Philip Burnett Franklin Agee was born July 19, 1935, into a prosperous family in Tacoma Park, Fla., and had "a privileged upbringing in a big white house bordering an exclusive golf club," as he later described in his 1987 memoir "On the Run." An altar boy, he attended a Jesuit high school and graduated from Notre Dame in 1956, joining the CIA the next year after briefly attending law school.
After three years of military training at the direction of the agency, Agee worked under cover for eight years in Ecuador, Uruguay and Mexico. His change of heart was influenced by Angela Camargo Seixas, a Brazilian leftist, who Agee wrote, had been arrested and tortured by Brazilian security forces; she later became Agee's lover.
"When I joined the CIA I believed in the need for its existence," he wrote in "CIA Diary." "After 12 years with the agency I finally understood how much suffering it was causing, that millions of people all over the world had been killed or had their lives destroyed by the CIA and the institutions it supports."
The book chronicles his growing disillusionment. An entry for Dec. 12, 1965, describes a meeting with top police officials in Montevideo, Uruguay, during which he heard moans from an adjacent room.
"The moaning grew in intensity, turning to screams," Agee wrote. "By then I knew we were listening to someone being tortured."
Because he feared that the torture victims were people whose names he had given to the Uruguayan authorities, Agee was racked with guilt. "I'm going to be hearing that voice for a long time," he wrote.

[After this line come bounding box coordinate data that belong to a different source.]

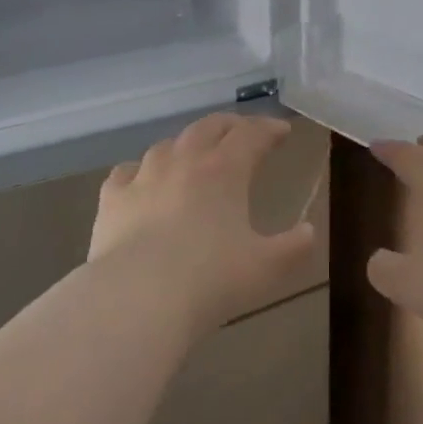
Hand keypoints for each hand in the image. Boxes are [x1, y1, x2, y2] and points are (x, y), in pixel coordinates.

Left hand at [92, 113, 317, 335]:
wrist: (138, 297)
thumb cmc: (210, 280)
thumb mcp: (266, 268)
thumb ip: (293, 248)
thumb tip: (309, 232)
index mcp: (224, 170)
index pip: (251, 134)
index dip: (269, 128)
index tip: (282, 131)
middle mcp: (184, 161)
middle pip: (209, 127)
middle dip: (230, 125)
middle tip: (243, 132)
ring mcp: (144, 176)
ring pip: (168, 144)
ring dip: (187, 143)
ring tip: (195, 154)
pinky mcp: (112, 198)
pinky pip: (126, 171)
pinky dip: (140, 170)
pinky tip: (141, 179)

Agee is survived by his wife, Giselle Roberge Agee, a former ballet dancer from Germany, and two sons from his first marriage, Philip and Christopher, both of New York. His first marriage, to Janet Agee, ended in divorce.
Despite its political viewpoint, "CIA Diary" is considered by some agency veterans to offer an accurate account of the work of a case officer. In a talk at Harvard last year, Michael Sulick, now head of the CIA's clandestine service, recommended Agee's book as "an excellent reflection of the day-to-day life of an officer, until he starts going bad, and then of course it's totally untrue."